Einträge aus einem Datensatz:
⟨

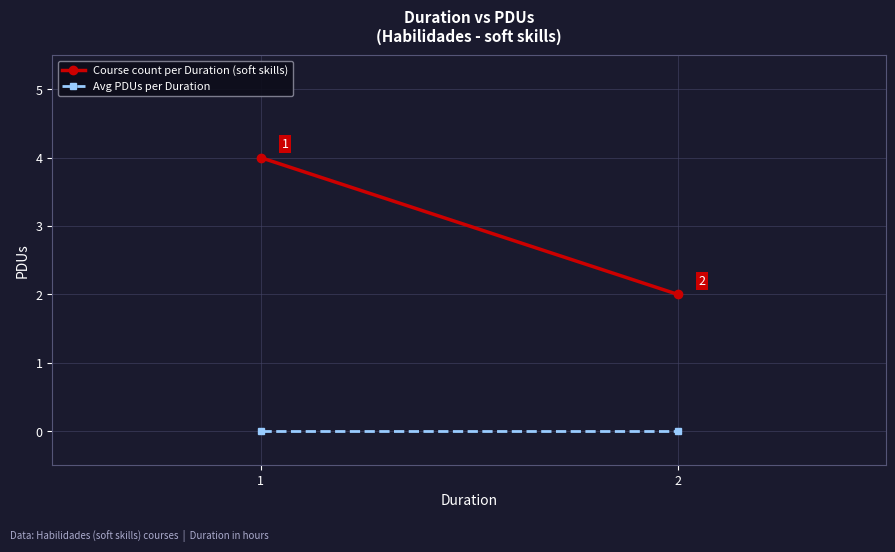

How many lines are shown in the chart?

2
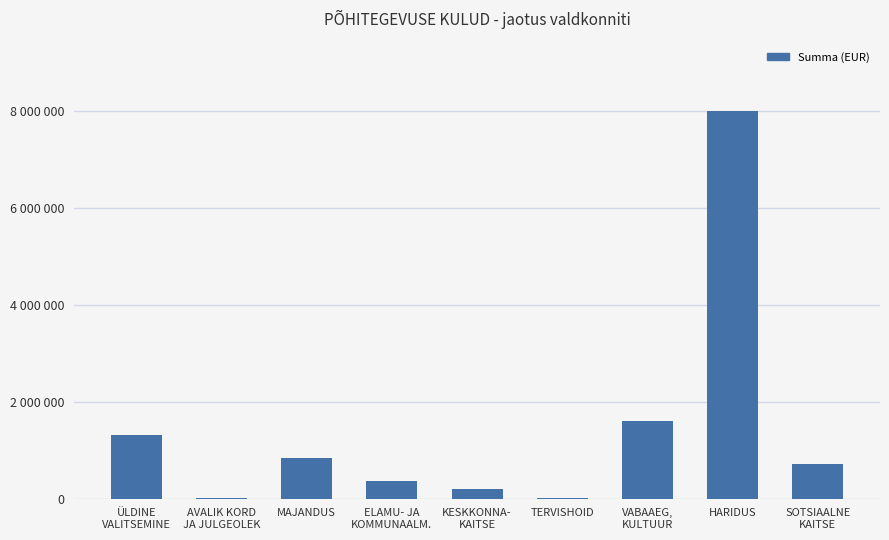

Are the bars horizontal?

No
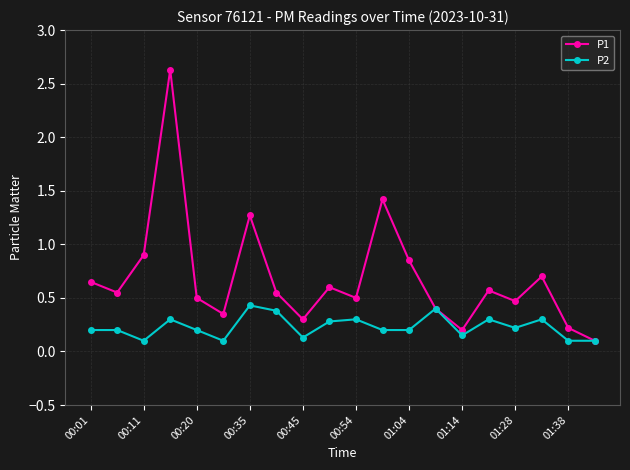

Rank the series by their maximum value, from lowest to highest.

P2, P1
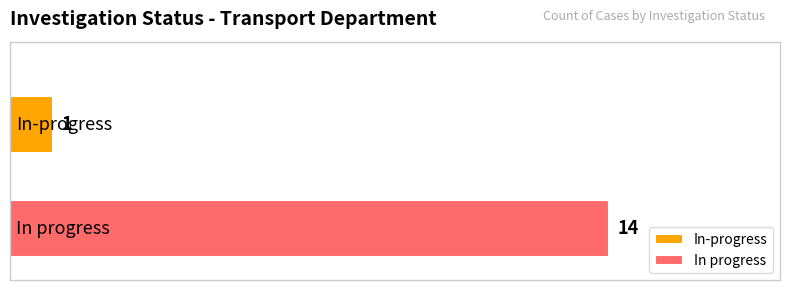

Which series has the widest spread of values?

In-progress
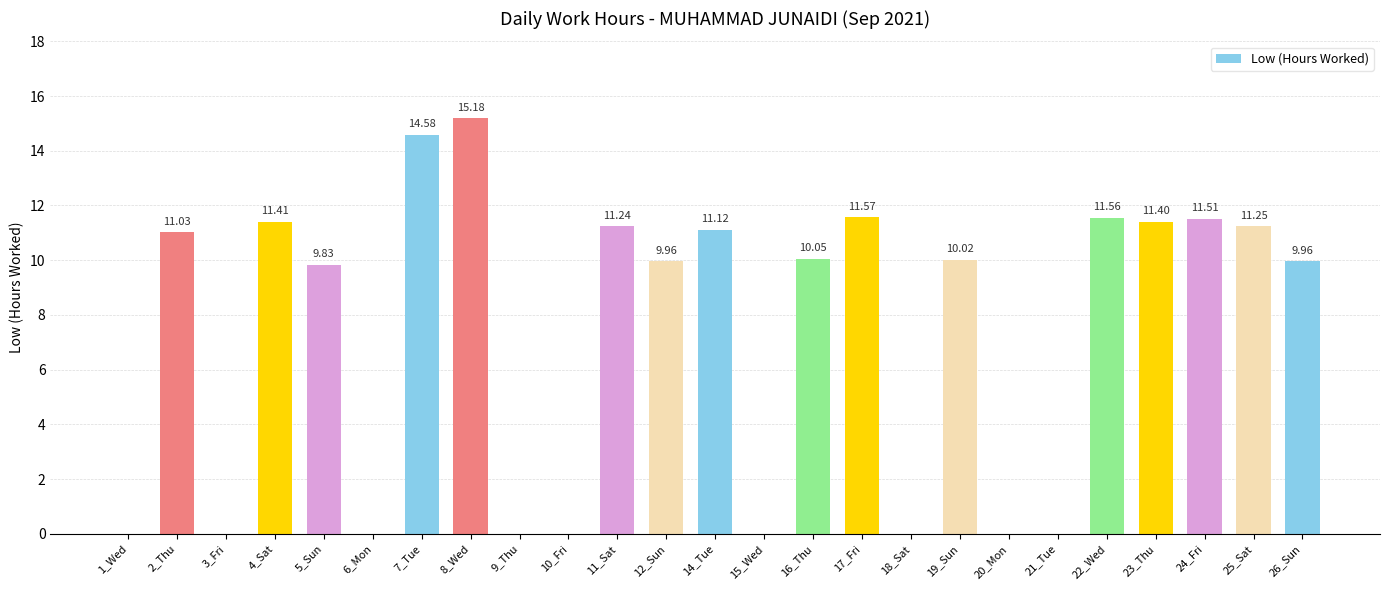

Between 19_Sun and 24_Fri, which is larger?

24_Fri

⟩

#### DEINE AUFGABE
Schreibe alle Einträge oben Zeile für Zeile unverändert ab und lass die Bilder dabei weg.

#### AUSGABE
How many lines are shown in the chart?

2

Are the bars horizontal?

No

Rank the series by their maximum value, from lowest to highest.

P2, P1

Which series has the widest spread of values?

In-progress

Between 19_Sun and 24_Fri, which is larger?

24_Fri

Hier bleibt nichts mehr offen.